▶ [WHAT YOU HAVE TO DO] Reproduce all of the material below word for word, changing nothing.

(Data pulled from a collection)
=== Section Start ===

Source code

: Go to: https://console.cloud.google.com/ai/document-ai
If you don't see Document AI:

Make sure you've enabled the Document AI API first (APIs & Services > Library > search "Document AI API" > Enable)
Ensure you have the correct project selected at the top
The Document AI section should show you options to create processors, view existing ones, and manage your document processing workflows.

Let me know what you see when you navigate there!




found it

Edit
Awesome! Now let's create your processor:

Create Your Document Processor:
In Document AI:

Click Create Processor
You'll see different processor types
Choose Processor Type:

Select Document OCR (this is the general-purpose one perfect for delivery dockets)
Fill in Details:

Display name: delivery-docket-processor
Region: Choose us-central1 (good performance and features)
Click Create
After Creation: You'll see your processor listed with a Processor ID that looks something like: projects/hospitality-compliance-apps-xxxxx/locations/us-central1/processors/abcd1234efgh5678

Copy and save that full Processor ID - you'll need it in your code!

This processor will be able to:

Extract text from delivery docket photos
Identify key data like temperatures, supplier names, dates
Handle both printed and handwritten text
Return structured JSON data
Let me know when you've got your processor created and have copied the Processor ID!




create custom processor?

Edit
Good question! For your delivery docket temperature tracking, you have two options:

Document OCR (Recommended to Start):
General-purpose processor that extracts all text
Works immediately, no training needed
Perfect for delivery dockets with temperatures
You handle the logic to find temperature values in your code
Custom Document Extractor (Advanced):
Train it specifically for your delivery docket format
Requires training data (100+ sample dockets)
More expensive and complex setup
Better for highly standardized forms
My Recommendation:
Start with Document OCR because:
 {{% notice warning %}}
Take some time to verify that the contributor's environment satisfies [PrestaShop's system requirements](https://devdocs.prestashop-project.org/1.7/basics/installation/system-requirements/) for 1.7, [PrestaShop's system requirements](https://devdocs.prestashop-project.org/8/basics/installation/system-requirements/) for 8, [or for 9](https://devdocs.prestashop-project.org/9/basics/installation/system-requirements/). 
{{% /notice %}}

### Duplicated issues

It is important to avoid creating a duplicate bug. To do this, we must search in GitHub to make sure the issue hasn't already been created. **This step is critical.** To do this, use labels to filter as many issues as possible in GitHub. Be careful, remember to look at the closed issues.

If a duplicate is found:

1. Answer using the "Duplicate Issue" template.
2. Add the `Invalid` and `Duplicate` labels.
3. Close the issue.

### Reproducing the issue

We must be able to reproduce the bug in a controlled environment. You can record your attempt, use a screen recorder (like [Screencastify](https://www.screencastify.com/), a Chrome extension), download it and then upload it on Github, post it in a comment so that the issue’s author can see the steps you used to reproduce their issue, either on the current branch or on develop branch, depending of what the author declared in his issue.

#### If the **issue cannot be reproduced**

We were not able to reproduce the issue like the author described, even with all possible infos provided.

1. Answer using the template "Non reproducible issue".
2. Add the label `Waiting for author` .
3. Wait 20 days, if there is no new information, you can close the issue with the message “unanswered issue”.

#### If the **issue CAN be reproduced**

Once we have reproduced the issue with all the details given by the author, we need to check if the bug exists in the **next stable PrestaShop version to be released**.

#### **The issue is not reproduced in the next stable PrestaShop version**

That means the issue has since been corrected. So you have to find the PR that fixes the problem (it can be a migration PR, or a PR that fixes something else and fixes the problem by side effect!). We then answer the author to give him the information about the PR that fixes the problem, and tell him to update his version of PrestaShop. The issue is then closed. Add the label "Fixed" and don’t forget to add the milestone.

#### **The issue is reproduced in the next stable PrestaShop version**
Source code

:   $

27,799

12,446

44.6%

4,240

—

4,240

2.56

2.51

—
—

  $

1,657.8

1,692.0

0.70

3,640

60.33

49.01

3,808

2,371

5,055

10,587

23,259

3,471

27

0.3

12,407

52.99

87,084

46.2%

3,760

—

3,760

=== Section End ===

▶ [WRITTEN RESPONSE]
Source code

: Go to: https://console.cloud.google.com/ai/document-ai
If you don't see Document AI:

Make sure you've enabled the Document AI API first (APIs & Services > Library > search "Document AI API" > Enable)
Ensure you have the correct project selected at the top
The Document AI section should show you options to create processors, view existing ones, and manage your document processing workflows.

Let me know what you see when you navigate there!




found it

Edit
Awesome! Now let's create your processor:

Create Your Document Processor:
In Document AI:

Click Create Processor
You'll see different processor types
Choose Processor Type:

Select Document OCR (this is the general-purpose one perfect for delivery dockets)
Fill in Details:

Display name: delivery-docket-processor
Region: Choose us-central1 (good performance and features)
Click Create
After Creation: You'll see your processor listed with a Processor ID that looks something like: projects/hospitality-compliance-apps-xxxxx/locations/us-central1/processors/abcd1234efgh5678

Copy and save that full Processor ID - you'll need it in your code!

This processor will be able to:

Extract text from delivery docket photos
Identify key data like temperatures, supplier names, dates
Handle both printed and handwritten text
Return structured JSON data
Let me know when you've got your processor created and have copied the Processor ID!




create custom processor?

Edit
Good question! For your delivery docket temperature tracking, you have two options:

Document OCR (Recommended to Start):
General-purpose processor that extracts all text
Works immediately, no training needed
Perfect for delivery dockets with temperatures
You handle the logic to find temperature values in your code
Custom Document Extractor (Advanced):
Train it specifically for your delivery docket format
Requires training data (100+ sample dockets)
More expensive and complex setup
Better for highly standardized forms
My Recommendation:
Start with Document OCR because:
 {{% notice warning %}}
Take some time to verify that the contributor's environment satisfies [PrestaShop's system requirements](https://devdocs.prestashop-project.org/1.7/basics/installation/system-requirements/) for 1.7, [PrestaShop's system requirements](https://devdocs.prestashop-project.org/8/basics/installation/system-requirements/) for 8, [or for 9](https://devdocs.prestashop-project.org/9/basics/installation/system-requirements/). 
{{% /notice %}}

### Duplicated issues

It is important to avoid creating a duplicate bug. To do this, we must search in GitHub to make sure the issue hasn't already been created. **This step is critical.** To do this, use labels to filter as many issues as possible in GitHub. Be careful, remember to look at the closed issues.

If a duplicate is found:

1. Answer using the "Duplicate Issue" template.
2. Add the `Invalid` and `Duplicate` labels.
3. Close the issue.

### Reproducing the issue

We must be able to reproduce the bug in a controlled environment. You can record your attempt, use a screen recorder (like [Screencastify](https://www.screencastify.com/), a Chrome extension), download it and then upload it on Github, post it in a comment so that the issue’s author can see the steps you used to reproduce their issue, either on the current branch or on develop branch, depending of what the author declared in his issue.

#### If the **issue cannot be reproduced**

We were not able to reproduce the issue like the author described, even with all possible infos provided.

1. Answer using the template "Non reproducible issue".
2. Add the label `Waiting for author` .
3. Wait 20 days, if there is no new information, you can close the issue with the message “unanswered issue”.

#### If the **issue CAN be reproduced**

Once we have reproduced the issue with all the details given by the author, we need to check if the bug exists in the **next stable PrestaShop version to be released**.

#### **The issue is not reproduced in the next stable PrestaShop version**

That means the issue has since been corrected. So you have to find the PR that fixes the problem (it can be a migration PR, or a PR that fixes something else and fixes the problem by side effect!). We then answer the author to give him the information about the PR that fixes the problem, and tell him to update his version of PrestaShop. The issue is then closed. Add the label "Fixed" and don’t forget to add the milestone.

#### **The issue is reproduced in the next stable PrestaShop version**
Source code

:   $

27,799

12,446

44.6%

4,240

—

4,240

2.56

2.51

—
—

  $

1,657.8

1,692.0

0.70

3,640

60.33

49.01

3,808

2,371

5,055

10,587

23,259

3,471

27

0.3

12,407

52.99

87,084

46.2%

3,760

—

3,760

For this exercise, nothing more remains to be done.